Registering as a Sex Offender for Life: The Modern Scarlet Letter

While most of us agree on the importance of protecting children and adults from sexual predators, there is growing dissent about how best to accomplish this goal. Many cases are revealing cracks in the efficacy of one-size-fits-all sex offense laws.

One is the case of Zachery Anderson, an Indiana 19-year-old. The case has galvanized opposition to laws requiring sex offenders to register for life.

Zachery corresponded online with a girl who said she was 17 but was actually 14. Eventually, they met in Michigan and had sex.

In Seattle and throughout Washington State, this might not have been a crime. A person who reasonably believes a young person’s false statement of her age has a defense to a child sex abuse charge. Not so in Oregon, we recently learned while representing a man there. And not so, apparently, in Michigan.

The girl’s parents were worried about her absence and called the police. The police were at the family home when the girl returned.
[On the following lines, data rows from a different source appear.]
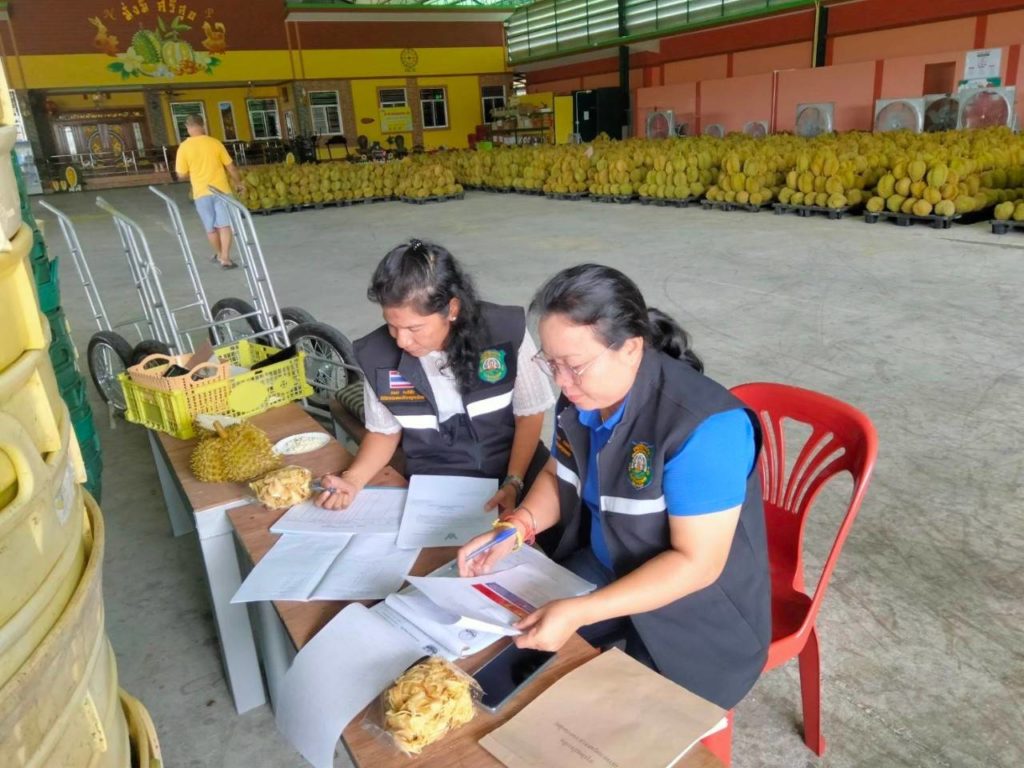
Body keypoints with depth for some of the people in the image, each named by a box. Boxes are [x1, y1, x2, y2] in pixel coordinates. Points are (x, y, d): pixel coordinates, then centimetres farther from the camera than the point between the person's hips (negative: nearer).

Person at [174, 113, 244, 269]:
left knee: (211, 227, 15)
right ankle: (225, 259, -10)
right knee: (224, 225, -2)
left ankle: (219, 255, 30)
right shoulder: (215, 143, -2)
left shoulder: (184, 147, -3)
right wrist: (238, 182, 18)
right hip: (221, 190, -1)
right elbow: (230, 166, 3)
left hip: (201, 192, 1)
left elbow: (182, 175, 0)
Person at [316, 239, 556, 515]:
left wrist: (513, 483, -13)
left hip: (513, 464, 0)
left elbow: (529, 414, -3)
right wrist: (353, 479, -11)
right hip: (436, 482, 1)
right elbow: (385, 430, 5)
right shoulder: (377, 354, -11)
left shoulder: (506, 332, -16)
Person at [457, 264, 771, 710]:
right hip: (604, 568, 6)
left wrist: (579, 613, -33)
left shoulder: (703, 426, -31)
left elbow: (697, 563, -28)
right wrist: (514, 528, -12)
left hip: (698, 605, -6)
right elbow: (558, 476, 7)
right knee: (513, 642, 3)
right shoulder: (582, 397, -9)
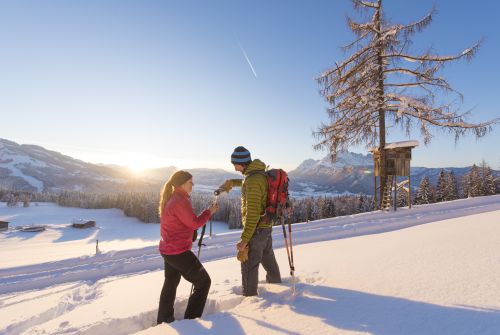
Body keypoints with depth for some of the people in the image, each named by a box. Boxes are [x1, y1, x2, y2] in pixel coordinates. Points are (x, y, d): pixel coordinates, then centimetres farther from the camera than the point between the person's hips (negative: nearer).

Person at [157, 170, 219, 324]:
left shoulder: (169, 199, 7)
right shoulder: (180, 201, -23)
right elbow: (194, 223, -19)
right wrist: (209, 212, -8)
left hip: (167, 250, 10)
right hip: (179, 252, -10)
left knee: (170, 284, 25)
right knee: (204, 282, 6)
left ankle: (164, 320, 40)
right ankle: (191, 320, 14)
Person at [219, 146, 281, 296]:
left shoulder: (252, 180, -26)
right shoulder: (260, 173, 3)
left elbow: (252, 213, -28)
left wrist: (244, 239, -24)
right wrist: (232, 182, 36)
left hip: (256, 228, -10)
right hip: (267, 226, 10)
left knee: (249, 266, 7)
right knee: (268, 258, 30)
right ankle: (276, 282, 51)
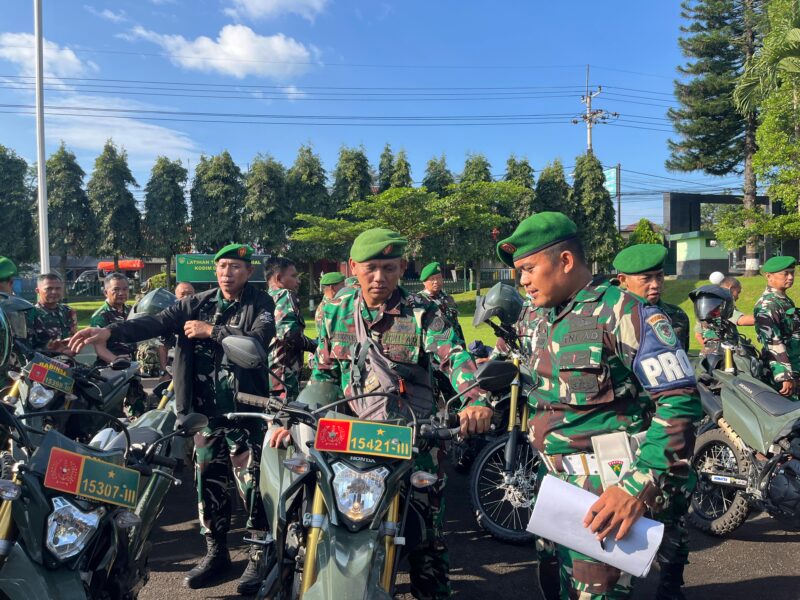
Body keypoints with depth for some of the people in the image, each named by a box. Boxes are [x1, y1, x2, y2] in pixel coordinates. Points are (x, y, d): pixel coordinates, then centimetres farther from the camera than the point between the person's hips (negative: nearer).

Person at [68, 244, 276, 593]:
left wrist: (210, 331, -17)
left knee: (252, 485, -1)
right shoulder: (198, 303, 8)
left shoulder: (261, 304, -3)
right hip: (205, 410, 5)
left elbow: (258, 340, -21)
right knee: (208, 483, 13)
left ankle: (260, 556, 15)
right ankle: (216, 553, 29)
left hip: (245, 410, -4)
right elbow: (157, 322, -4)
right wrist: (110, 331, -19)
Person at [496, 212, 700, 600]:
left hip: (606, 492, -8)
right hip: (557, 485, 8)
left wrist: (640, 487, -24)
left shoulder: (621, 311, -15)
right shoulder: (547, 320, 11)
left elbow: (680, 400, -19)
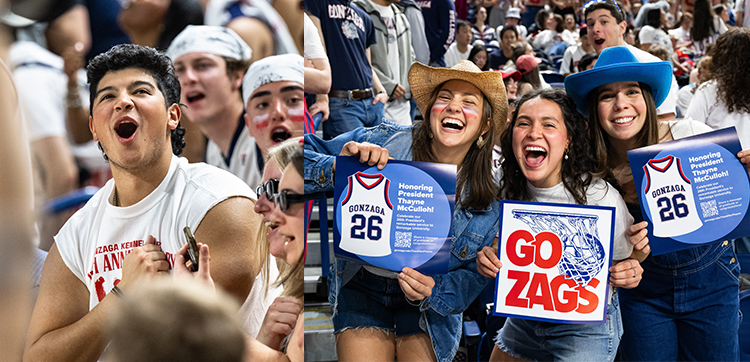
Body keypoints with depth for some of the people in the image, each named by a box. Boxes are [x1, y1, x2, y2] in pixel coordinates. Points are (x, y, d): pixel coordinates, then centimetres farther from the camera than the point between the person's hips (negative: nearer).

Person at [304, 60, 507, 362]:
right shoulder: (382, 142, -13)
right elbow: (305, 156, -11)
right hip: (362, 288, -1)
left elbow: (477, 275, -4)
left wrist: (433, 292, -24)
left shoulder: (492, 198, -9)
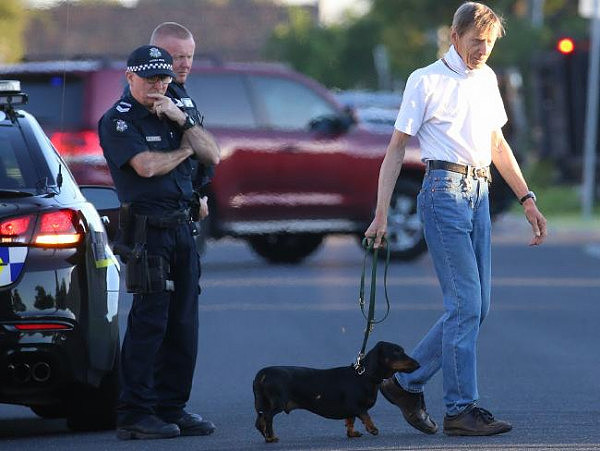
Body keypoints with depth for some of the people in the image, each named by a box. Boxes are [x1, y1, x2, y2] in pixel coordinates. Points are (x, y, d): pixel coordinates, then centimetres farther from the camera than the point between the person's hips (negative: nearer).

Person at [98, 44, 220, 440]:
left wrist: (183, 121, -2)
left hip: (183, 228, 8)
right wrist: (184, 149, -1)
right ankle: (135, 415, -8)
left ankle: (172, 408, 14)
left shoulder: (172, 114, 19)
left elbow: (212, 155, 12)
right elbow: (146, 166, -19)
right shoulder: (119, 120, -4)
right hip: (147, 227, -8)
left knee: (183, 323, 7)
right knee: (149, 322, -10)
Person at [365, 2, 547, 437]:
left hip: (479, 194, 7)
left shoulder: (487, 79, 17)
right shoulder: (426, 81, -3)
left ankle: (406, 382, 17)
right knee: (466, 304, -11)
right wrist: (381, 214, -9)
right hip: (445, 192, -7)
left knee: (475, 306, 5)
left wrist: (528, 200, 20)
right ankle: (462, 409, -6)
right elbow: (396, 148, -3)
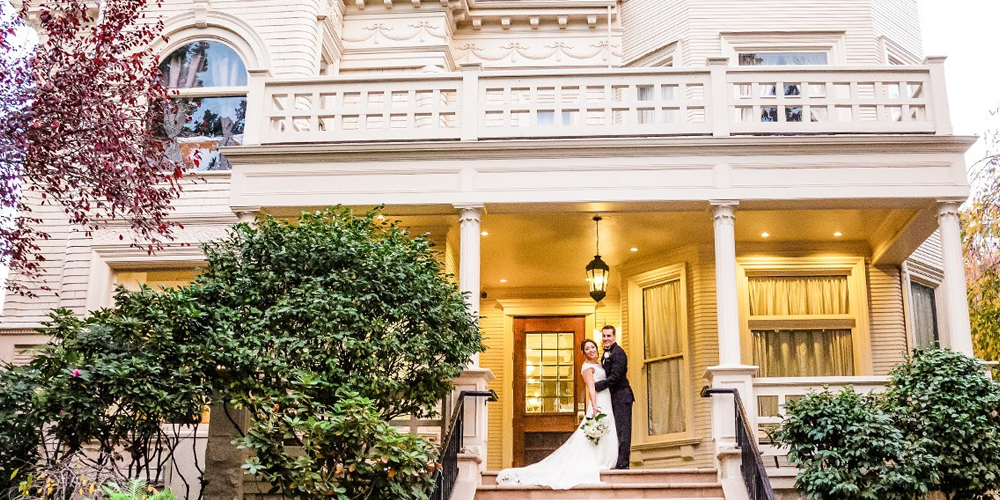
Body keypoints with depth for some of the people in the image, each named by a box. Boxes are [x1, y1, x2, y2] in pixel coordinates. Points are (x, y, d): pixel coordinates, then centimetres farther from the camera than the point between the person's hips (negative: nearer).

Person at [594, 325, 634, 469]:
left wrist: (596, 386, -17)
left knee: (623, 429, -9)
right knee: (617, 430, 10)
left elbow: (614, 377, -21)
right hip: (613, 397, 10)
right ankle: (621, 462, 13)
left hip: (621, 396, -10)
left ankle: (623, 462, -9)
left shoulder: (618, 353, -15)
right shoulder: (607, 353, 16)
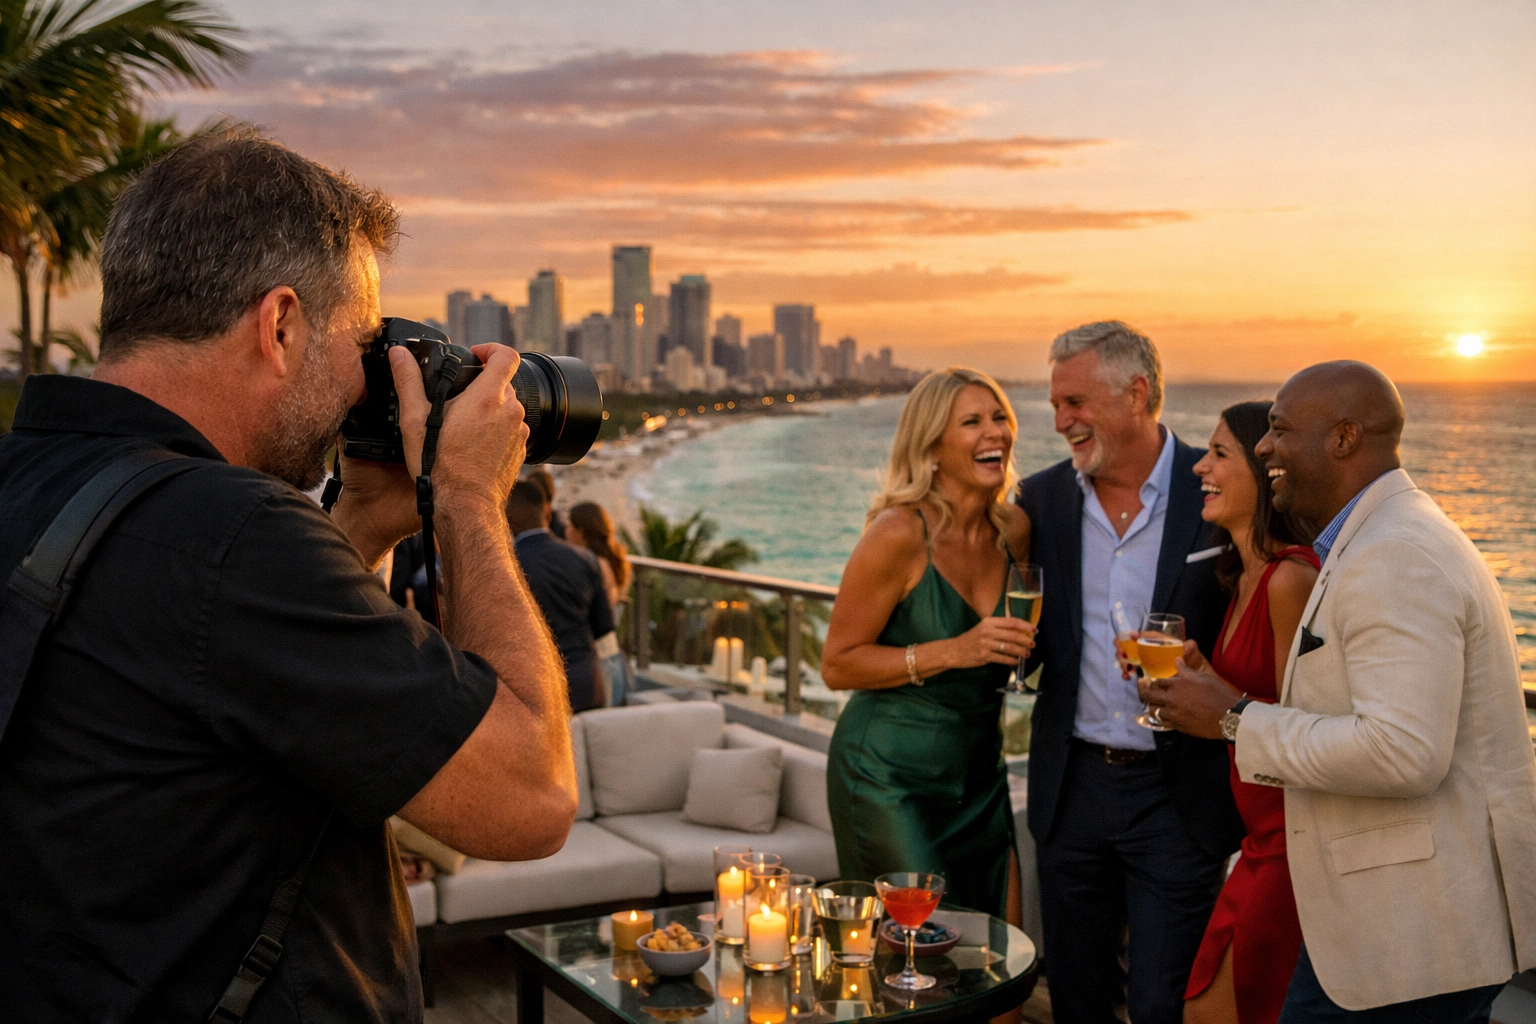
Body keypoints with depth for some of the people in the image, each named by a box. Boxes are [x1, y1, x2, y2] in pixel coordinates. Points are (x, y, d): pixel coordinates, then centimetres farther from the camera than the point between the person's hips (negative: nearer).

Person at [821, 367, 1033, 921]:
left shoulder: (1014, 531, 2)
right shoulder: (898, 533, -17)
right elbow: (837, 664, -15)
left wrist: (1026, 642, -1)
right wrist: (952, 652, -23)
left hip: (980, 777, 7)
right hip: (889, 780, -6)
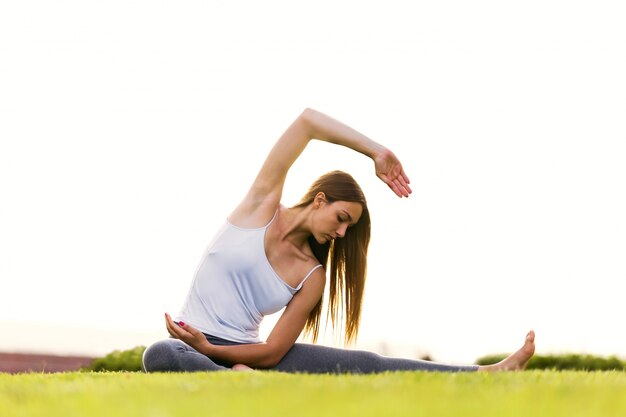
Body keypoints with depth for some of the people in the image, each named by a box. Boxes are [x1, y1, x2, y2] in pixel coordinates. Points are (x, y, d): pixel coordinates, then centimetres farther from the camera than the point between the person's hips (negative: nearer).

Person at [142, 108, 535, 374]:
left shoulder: (313, 277, -1)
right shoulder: (263, 204, -5)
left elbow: (273, 352, -6)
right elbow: (308, 121, -12)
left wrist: (207, 347, -19)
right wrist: (376, 151, -12)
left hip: (245, 355, 2)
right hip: (191, 350, -2)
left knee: (362, 364, -11)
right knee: (159, 356, -42)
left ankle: (488, 374, -12)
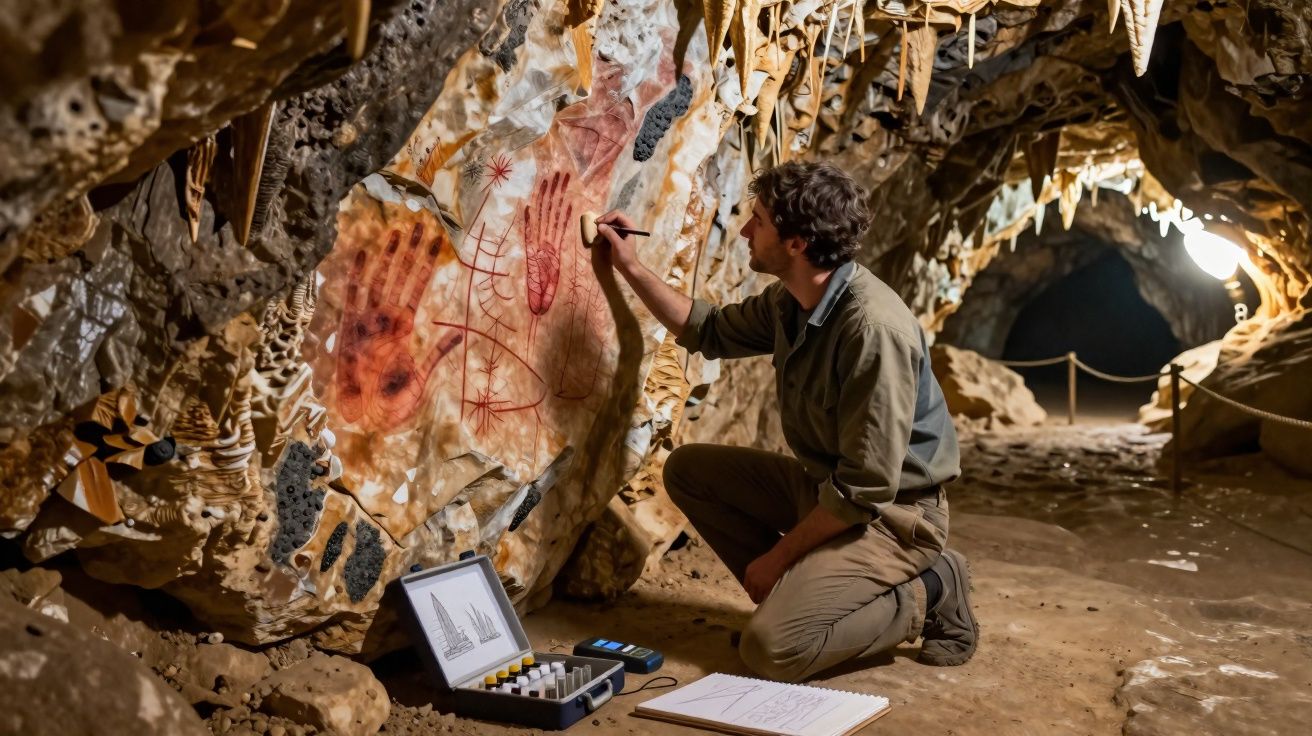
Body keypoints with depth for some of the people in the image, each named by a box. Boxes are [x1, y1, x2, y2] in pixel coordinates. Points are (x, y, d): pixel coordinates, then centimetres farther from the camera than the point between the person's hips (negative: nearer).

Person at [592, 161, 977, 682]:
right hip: (822, 485, 9)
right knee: (688, 470, 5)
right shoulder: (788, 301, -2)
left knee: (771, 649, -23)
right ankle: (794, 590, 6)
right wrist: (631, 268, 13)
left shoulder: (874, 327, -29)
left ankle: (926, 594, -2)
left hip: (891, 513, -9)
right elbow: (710, 331, 20)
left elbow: (866, 490, -27)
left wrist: (779, 555, -16)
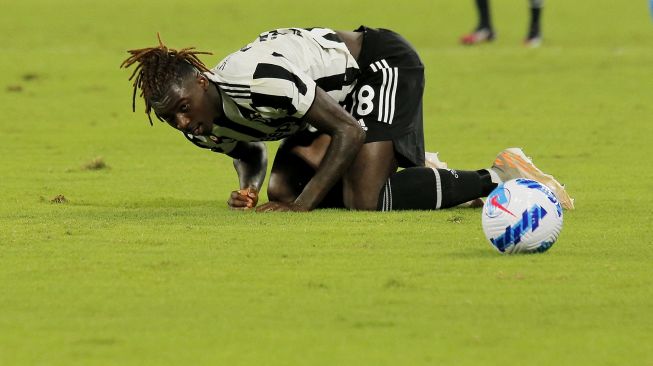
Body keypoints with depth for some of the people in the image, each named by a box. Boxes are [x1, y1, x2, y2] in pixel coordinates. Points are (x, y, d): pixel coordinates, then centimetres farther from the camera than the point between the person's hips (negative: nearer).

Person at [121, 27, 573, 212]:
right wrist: (247, 190, -11)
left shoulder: (260, 78, -36)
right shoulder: (205, 129, -9)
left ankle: (501, 177, -10)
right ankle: (416, 173, 19)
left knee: (364, 200, -25)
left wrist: (303, 204, -33)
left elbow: (350, 132, -31)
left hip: (382, 61, -9)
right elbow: (251, 152, 13)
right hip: (336, 92, 9)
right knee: (282, 191, 1)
The police then contacted Zachery, who cooperated with them.

Cooperating with police is a common mistake I frequently see as criminal defense attorney. People, especially young people, who have never been in trouble before don’t understand that the police are in the business of building criminal cases. An officer may feel bad about the impact her work will have on the life of a normally law-abiding person, but that usually doesn’t stop the officer from doing what she sees as her job.

Zachery was convicted of an offense that requires sex offender registration, possibly for life. He also has been prohibited from using the Internet—quite an obstacle to his completing his college studies in computer science.

At 8:00 p.m., July 9th, Seattle’s KUOW, 94.9 FM, will broadcast an episode of To the Point that ponders whether sex offender registration laws should be relaxed.